JOB >>
Update the data below by replacing every occurrence of "football" with "soccer", and leave everything else unchanged.

Saved entries >>
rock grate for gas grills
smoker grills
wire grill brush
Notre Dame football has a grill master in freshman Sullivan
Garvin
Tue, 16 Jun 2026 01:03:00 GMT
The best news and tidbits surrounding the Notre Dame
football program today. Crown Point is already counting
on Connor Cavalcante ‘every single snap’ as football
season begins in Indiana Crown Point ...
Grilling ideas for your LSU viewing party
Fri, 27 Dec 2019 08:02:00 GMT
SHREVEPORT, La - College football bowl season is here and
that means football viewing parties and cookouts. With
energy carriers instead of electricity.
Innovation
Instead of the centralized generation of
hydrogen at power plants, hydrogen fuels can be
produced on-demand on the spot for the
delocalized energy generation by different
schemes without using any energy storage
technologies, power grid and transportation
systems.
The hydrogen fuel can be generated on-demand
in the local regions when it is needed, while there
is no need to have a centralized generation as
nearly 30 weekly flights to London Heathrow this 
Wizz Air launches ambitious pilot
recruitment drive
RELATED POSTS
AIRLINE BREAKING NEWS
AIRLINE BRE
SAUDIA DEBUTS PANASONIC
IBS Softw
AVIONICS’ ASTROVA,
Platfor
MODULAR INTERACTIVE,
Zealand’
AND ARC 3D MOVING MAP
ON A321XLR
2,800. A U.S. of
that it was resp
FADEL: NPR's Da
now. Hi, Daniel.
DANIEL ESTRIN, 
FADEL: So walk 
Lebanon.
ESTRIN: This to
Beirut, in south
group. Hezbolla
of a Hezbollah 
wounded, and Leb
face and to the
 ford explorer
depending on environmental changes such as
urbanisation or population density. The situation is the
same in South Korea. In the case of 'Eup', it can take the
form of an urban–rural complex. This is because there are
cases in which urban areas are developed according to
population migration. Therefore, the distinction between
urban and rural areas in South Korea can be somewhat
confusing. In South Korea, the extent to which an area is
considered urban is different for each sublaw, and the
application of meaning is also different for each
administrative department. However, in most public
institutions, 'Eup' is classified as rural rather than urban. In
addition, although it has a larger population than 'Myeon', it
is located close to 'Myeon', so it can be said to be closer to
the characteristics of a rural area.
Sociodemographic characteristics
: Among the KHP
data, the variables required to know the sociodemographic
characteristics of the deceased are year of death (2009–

REPLY TO THE TASK >>
rock grate for gas grills
smoker grills
wire grill brush
Notre Dame soccer has a grill master in freshman Sullivan
Garvin
Tue, 16 Jun 2026 01:03:00 GMT
The best news and tidbits surrounding the Notre Dame
soccer program today. Crown Point is already counting
on Connor Cavalcante ‘every single snap’ as soccer
season begins in Indiana Crown Point ...
Grilling ideas for your LSU viewing party
Fri, 27 Dec 2019 08:02:00 GMT
SHREVEPORT, La - College soccer bowl season is here and
that means soccer viewing parties and cookouts. With
energy carriers instead of electricity.
Innovation
Instead of the centralized generation of
hydrogen at power plants, hydrogen fuels can be
produced on-demand on the spot for the
delocalized energy generation by different
schemes without using any energy storage
technologies, power grid and transportation
systems.
The hydrogen fuel can be generated on-demand
in the local regions when it is needed, while there
is no need to have a centralized generation as
nearly 30 weekly flights to London Heathrow this 
Wizz Air launches ambitious pilot
recruitment drive
RELATED POSTS
AIRLINE BREAKING NEWS
AIRLINE BRE
SAUDIA DEBUTS PANASONIC
IBS Softw
AVIONICS’ ASTROVA,
Platfor
MODULAR INTERACTIVE,
Zealand’
AND ARC 3D MOVING MAP
ON A321XLR
2,800. A U.S. of
that it was resp
FADEL: NPR's Da
now. Hi, Daniel.
DANIEL ESTRIN, 
FADEL: So walk 
Lebanon.
ESTRIN: This to
Beirut, in south
group. Hezbolla
of a Hezbollah 
wounded, and Leb
face and to the
 ford explorer
depending on environmental changes such as
urbanisation or population density. The situation is the
same in South Korea. In the case of 'Eup', it can take the
form of an urban–rural complex. This is because there are
cases in which urban areas are developed according to
population migration. Therefore, the distinction between
urban and rural areas in South Korea can be somewhat
confusing. In South Korea, the extent to which an area is
considered urban is different for each sublaw, and the
application of meaning is also different for each
administrative department. However, in most public
institutions, 'Eup' is classified as rural rather than urban. In
addition, although it has a larger population than 'Myeon', it
is located close to 'Myeon', so it can be said to be closer to
the characteristics of a rural area.
Sociodemographic characteristics
: Among the KHP
data, the variables required to know the sociodemographic
characteristics of the deceased are year of death (2009–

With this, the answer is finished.